## Problems to work on
1. In the question's code in the text on reducing memory use with large datasets in EF5, list every variable declared with the type int.
2. From the text on reducing memory use with large datasets in EF5, copy the passage between "take = recordCount" and "continuing to grow.", inclusive.

## Source document
================================

It depends only on my expirience. But you can test it yourselve.
If Trade entity isn't very big and count of entities wouldnt be over 1000 - reading all entities and loop after will be much preferable.
If count is more 1k - its better to call stored procedure with joining temp table, containing your ids.

How do I reduce the memory footprint with large datasets in EF5?

I'm trying to pull a large-ish dataset (1.4 million records) from a SQL Server and dump to a file in a WinForms application. I've attempted to do it with paging, so that I'm not holding too much in memory at once, but the process continues to grow it's memory footprint as it runs. About 25% through, it was taking up 600,000K. Am I doing the paging wrong? Can I get some suggestions on how to keep the memory usage from growing so much?
var query = (from organizations in ctxObj.Organizations
where organizations.org_type_cd == 1
orderby organizations.org_ID
select organizations);
int recordCount = query.Count();
int skipTo = 0;
int take = 1000;
if (recordCount > 0)
{
while (skipTo < recordCount)
{
if (skipTo + take > recordCount)
take = recordCount - skipTo;
foreach (Organization o in query.Skip(skipTo).Take(take))
{
writeRecord(o);
}
skipTo += take;
}
}
The object context will keep on objects in memory until it's disposed. I would recommend disposing the context after each batch to prevent the memory footprint from continuing to grow.
You can also use AsNoTracking() (http://msdn.microsoft.com/en-us/library/gg679352(v=vs.103).aspx) since you are not saving back to the database.
Get rid of paging and use AsNoTracking.
Test Code
static void Main(string[] args)
{
var sw = new Stopwatch();
sw.Start();
using (var context = new MyEntities())
{
var query = (from organizations in context.LargeSampleTable.AsNoTracking()
where organizations.ErrorID != null
orderby organizations.ErrorID
select organizations);//large sample table, 146994 rows
foreach (MyObject o in query)
{
writeRecord(o);
}
}
sw.Stop();
Console.WriteLine("Completed after: {0}", sw.Elapsed);
Console.ReadLine();
}
private static void writeRecord(ApplicationErrorLog o)

================================

## Stored data
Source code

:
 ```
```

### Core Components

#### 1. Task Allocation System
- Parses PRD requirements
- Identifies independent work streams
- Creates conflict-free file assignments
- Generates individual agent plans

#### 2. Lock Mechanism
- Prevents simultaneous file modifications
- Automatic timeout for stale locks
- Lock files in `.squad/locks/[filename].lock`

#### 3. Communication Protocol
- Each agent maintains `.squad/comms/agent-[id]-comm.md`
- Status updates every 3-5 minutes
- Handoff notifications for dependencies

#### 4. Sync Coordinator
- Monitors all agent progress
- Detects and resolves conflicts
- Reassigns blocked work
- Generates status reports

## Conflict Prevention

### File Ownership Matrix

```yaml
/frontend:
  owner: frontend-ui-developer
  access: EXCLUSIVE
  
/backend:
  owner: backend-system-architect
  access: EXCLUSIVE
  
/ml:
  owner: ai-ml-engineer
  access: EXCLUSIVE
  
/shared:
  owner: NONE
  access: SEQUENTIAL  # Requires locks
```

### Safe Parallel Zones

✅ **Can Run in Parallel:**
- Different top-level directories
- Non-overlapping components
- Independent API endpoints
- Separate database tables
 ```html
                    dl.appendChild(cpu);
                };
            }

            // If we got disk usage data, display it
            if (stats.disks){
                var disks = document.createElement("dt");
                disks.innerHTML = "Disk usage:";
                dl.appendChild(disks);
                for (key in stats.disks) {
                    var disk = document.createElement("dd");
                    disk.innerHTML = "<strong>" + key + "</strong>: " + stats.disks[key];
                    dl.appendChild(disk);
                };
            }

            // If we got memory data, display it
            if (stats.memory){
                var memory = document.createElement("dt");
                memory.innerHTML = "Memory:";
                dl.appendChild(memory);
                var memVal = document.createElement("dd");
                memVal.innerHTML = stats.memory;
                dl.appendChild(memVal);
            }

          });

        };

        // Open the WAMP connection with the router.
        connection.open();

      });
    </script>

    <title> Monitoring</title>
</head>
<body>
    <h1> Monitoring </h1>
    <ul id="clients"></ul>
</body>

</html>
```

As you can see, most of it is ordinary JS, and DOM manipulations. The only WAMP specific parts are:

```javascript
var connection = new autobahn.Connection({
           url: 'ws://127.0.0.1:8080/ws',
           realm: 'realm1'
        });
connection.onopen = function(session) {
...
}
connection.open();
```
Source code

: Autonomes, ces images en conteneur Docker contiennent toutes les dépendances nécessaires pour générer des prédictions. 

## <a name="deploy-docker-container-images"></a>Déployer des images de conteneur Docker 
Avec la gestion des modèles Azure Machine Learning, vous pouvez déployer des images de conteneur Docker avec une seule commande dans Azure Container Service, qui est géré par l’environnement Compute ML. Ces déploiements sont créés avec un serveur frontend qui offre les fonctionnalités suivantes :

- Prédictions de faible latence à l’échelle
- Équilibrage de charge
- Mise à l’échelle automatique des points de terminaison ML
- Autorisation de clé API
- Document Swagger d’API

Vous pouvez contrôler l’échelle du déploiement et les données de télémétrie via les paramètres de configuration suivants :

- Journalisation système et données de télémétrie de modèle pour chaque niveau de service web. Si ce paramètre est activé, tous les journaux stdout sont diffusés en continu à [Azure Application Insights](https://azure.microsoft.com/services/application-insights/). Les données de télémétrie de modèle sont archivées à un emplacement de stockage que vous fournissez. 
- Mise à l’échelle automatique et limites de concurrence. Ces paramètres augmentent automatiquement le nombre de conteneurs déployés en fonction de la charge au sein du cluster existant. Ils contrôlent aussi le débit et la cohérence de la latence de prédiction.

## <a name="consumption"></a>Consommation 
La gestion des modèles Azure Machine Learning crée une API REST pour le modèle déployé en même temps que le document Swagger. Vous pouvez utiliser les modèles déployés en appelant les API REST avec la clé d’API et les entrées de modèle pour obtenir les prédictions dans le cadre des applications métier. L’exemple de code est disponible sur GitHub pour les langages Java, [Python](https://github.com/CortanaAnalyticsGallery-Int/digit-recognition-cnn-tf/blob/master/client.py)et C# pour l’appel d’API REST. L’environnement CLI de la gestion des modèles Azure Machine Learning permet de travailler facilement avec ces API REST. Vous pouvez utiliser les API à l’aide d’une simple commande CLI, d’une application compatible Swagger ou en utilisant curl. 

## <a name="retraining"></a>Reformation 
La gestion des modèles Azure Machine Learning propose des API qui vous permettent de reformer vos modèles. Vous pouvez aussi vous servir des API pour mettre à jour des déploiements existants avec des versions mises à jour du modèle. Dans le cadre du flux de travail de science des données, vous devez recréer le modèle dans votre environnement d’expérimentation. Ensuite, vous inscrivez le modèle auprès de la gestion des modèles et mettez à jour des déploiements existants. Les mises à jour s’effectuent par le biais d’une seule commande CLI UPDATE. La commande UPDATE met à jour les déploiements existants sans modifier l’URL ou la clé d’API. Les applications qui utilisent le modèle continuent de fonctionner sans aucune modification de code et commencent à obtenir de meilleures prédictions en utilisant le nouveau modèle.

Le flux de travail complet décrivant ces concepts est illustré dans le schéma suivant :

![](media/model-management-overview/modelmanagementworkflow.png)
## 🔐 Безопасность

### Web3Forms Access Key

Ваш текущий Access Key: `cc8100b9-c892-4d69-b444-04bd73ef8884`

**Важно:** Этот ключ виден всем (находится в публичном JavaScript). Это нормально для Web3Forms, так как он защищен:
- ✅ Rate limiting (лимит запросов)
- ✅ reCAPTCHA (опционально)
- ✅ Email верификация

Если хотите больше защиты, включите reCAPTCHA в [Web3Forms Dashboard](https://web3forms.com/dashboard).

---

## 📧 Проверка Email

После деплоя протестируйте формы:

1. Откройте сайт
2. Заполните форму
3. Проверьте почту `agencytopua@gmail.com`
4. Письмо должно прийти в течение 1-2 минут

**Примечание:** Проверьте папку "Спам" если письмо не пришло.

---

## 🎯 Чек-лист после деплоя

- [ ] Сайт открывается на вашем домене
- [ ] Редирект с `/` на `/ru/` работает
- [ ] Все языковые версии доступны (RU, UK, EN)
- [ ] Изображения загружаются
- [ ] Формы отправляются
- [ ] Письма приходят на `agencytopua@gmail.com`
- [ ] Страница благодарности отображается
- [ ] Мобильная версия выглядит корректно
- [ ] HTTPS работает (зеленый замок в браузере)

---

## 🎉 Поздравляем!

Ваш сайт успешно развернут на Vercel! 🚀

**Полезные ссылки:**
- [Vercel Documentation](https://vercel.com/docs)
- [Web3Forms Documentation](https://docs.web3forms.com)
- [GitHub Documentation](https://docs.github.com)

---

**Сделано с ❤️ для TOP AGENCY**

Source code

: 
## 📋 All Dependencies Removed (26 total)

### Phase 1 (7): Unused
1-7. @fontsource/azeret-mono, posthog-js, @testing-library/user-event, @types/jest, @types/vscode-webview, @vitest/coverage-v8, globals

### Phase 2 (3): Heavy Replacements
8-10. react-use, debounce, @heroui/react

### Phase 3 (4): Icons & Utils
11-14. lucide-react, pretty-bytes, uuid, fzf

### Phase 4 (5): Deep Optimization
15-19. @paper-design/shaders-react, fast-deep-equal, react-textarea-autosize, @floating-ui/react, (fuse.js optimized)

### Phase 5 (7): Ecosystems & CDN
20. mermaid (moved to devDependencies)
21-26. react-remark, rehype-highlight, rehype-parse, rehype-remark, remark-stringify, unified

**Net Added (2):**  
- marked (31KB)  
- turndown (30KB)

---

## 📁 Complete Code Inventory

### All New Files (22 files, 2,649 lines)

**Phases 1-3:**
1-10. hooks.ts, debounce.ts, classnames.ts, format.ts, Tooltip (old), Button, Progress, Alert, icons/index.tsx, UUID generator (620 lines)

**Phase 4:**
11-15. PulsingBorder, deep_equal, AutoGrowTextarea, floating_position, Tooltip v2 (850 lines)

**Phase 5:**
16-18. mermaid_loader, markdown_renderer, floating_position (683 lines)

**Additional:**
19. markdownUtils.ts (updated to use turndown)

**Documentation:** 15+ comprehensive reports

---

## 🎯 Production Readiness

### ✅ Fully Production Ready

================================

## Set of answers
1. recordCount, skipTo, take

2.
take = recordCount - skipTo;
foreach (Organization o in query.Skip(skipTo).Take(take))
{
writeRecord(o);
}
skipTo += take;
}
}
The object context will keep on objects in memory until it's disposed. I would recommend disposing the context after each batch to prevent the memory footprint from continuing to grow.